◆ **TASK DESCRIPTION**
Would you repeat the whole listing exactly, pictures excluded?

★ ★ ★ ★ ★

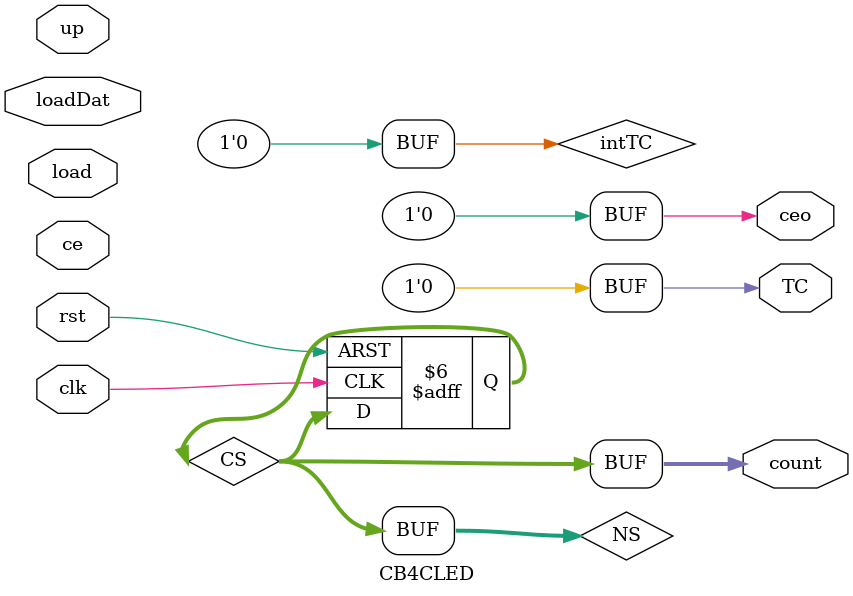
<source format=v>


// Author(s)      : Fearghal Morgan
// Organisation   : University of Galway
// Email          : fearghal.morgan@university.ie
// Date           : 11/09/2023

// Description
// If load = 1, synchronously loads count = loadDat
// else if ce  = 1, synchronously
//   if up = 1, counts up
//   else counts down
// 
// TC terminal count combinationally asserted when 
//  up = 1 and count = 0xf (0d15)   or
//  up = 0 and count = 0 
// 
// ceo count enable output combinationally asserted when 
//  ce = 1 and TC = 1

// entity signal dictionary
// clk	System clk strobe, rising edge active
// rst	Asynchronous rst signal, asserted high
// load	Assertion (h) synchronously loads loadDat(3:0) in count(3:0)
// Signal load has priority over ce (chip enable)
// loadDat	4-bit load data
// ce	Assertion (h) enables synchronous counting (when load is 
// deasserted)
// up	Assert (h) for up counting mode. 


// Deassert for down counting mode.
// count	Counter 4-bit output
// Value rolls over 0f to 0 in count up mode  
// Value rolls over 0 to 0f in count down mode
// TC	Terminal count, asserted when 
// up = 1 and count = 0xf (0d15) or 
// up = 0 and count = 0
// ceo	Count enable output, asserted when ce = 1 and TC = 1

// internal signal dictionary
// intTC	internal terminal count signal, asserted when 
// up = 1 and count = 0xf (0d15) or 
// up = 0 and count = 0
// CS	Current state signal
// NS	Next state signal

// Title Section End
// module declaration
module CB4CLED(
		clk,
		rst,
		load,
		loadDat,
		ce,
		up,
		count,
		TC,
		ceo
	);

	// Port definitions
	input  clk;
	input  rst;
	input  load;
	input [3:0] loadDat;
	input  ce;
	input  up;
	output [3:0] count;
	output  TC;
	output  ceo;

    wire [3:0] count;
    wire  TC;
    reg  ceo;

    // Internal signal declarations
    reg  intTC;
    reg [3:0] CS;
    reg [3:0] NS;

    always @(load or loadDat or ce or up or CS)
    begin : NSDecode_p
    	NS = CS; // Default assignment
    /// if load = 1'b1 
    ///  NS = loadDat 
    /// else if ce = 1'b1 
    ///  if up = 1'b1 
    ///  NS = CS + 1'b1 
    ///  else 
    ///  NS = CS - 1'b1
    ///  end if
    /// end if
    end

    always @(up or CS)
    begin : intTC_p
    	intTC = 1'b0; // Default assignment
    /// if up = 1'b1
    ///  if CS = 15 
    ///  intTC = 1'b1 
    ///  end if
    /// else 
    ///  if CS = 1'b0 
    ///  intTC = 1'b1 
    ///  end if
    /// end if
    end

    always @(ce or intTC)
    begin : ceo_p
    	ceo = 1'b0; // Default assignment
    /// if ce = 1'b1 and intTC = 1'b1
    ///  ceo = 1'b1
    /// end if
    end

    assign count = CS;

    assign TC = intTC;

    always @(posedge clk or posedge rst)
    begin : stateReg_p	
    	if ( rst == 1'b1 )
    		begin
    		CS <= 4'b0;
    		end
    	else
    		begin
    		CS <= NS;
    		end
    end

endmodule


</source>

★ ★ ★ ★ ★

◆ **SOLVED PROBLEM**
<source format=v>


// Author(s)      : Fearghal Morgan
// Organisation   : University of Galway
// Email          : fearghal.morgan@university.ie
// Date           : 11/09/2023

// Description
// If load = 1, synchronously loads count = loadDat
// else if ce  = 1, synchronously
//   if up = 1, counts up
//   else counts down
// 
// TC terminal count combinationally asserted when 
//  up = 1 and count = 0xf (0d15)   or
//  up = 0 and count = 0 
// 
// ceo count enable output combinationally asserted when 
//  ce = 1 and TC = 1

// entity signal dictionary
// clk	System clk strobe, rising edge active
// rst	Asynchronous rst signal, asserted high
// load	Assertion (h) synchronously loads loadDat(3:0) in count(3:0)
// Signal load has priority over ce (chip enable)
// loadDat	4-bit load data
// ce	Assertion (h) enables synchronous counting (when load is 
// deasserted)
// up	Assert (h) for up counting mode. 


// Deassert for down counting mode.
// count	Counter 4-bit output
// Value rolls over 0f to 0 in count up mode  
// Value rolls over 0 to 0f in count down mode
// TC	Terminal count, asserted when 
// up = 1 and count = 0xf (0d15) or 
// up = 0 and count = 0
// ceo	Count enable output, asserted when ce = 1 and TC = 1

// internal signal dictionary
// intTC	internal terminal count signal, asserted when 
// up = 1 and count = 0xf (0d15) or 
// up = 0 and count = 0
// CS	Current state signal
// NS	Next state signal

// Title Section End
// module declaration
module CB4CLED(
		clk,
		rst,
		load,
		loadDat,
		ce,
		up,
		count,
		TC,
		ceo
	);

	// Port definitions
	input  clk;
	input  rst;
	input  load;
	input [3:0] loadDat;
	input  ce;
	input  up;
	output [3:0] count;
	output  TC;
	output  ceo;

    wire [3:0] count;
    wire  TC;
    reg  ceo;

    // Internal signal declarations
    reg  intTC;
    reg [3:0] CS;
    reg [3:0] NS;

    always @(load or loadDat or ce or up or CS)
    begin : NSDecode_p
    	NS = CS; // Default assignment
    /// if load = 1'b1 
    ///  NS = loadDat 
    /// else if ce = 1'b1 
    ///  if up = 1'b1 
    ///  NS = CS + 1'b1 
    ///  else 
    ///  NS = CS - 1'b1
    ///  end if
    /// end if
    end

    always @(up or CS)
    begin : intTC_p
    	intTC = 1'b0; // Default assignment
    /// if up = 1'b1
    ///  if CS = 15 
    ///  intTC = 1'b1 
    ///  end if
    /// else 
    ///  if CS = 1'b0 
    ///  intTC = 1'b1 
    ///  end if
    /// end if
    end

    always @(ce or intTC)
    begin : ceo_p
    	ceo = 1'b0; // Default assignment
    /// if ce = 1'b1 and intTC = 1'b1
    ///  ceo = 1'b1
    /// end if
    end

    assign count = CS;

    assign TC = intTC;

    always @(posedge clk or posedge rst)
    begin : stateReg_p	
    	if ( rst == 1'b1 )
    		begin
    		CS <= 4'b0;
    		end
    	else
    		begin
    		CS <= NS;
    		end
    end

endmodule


</source>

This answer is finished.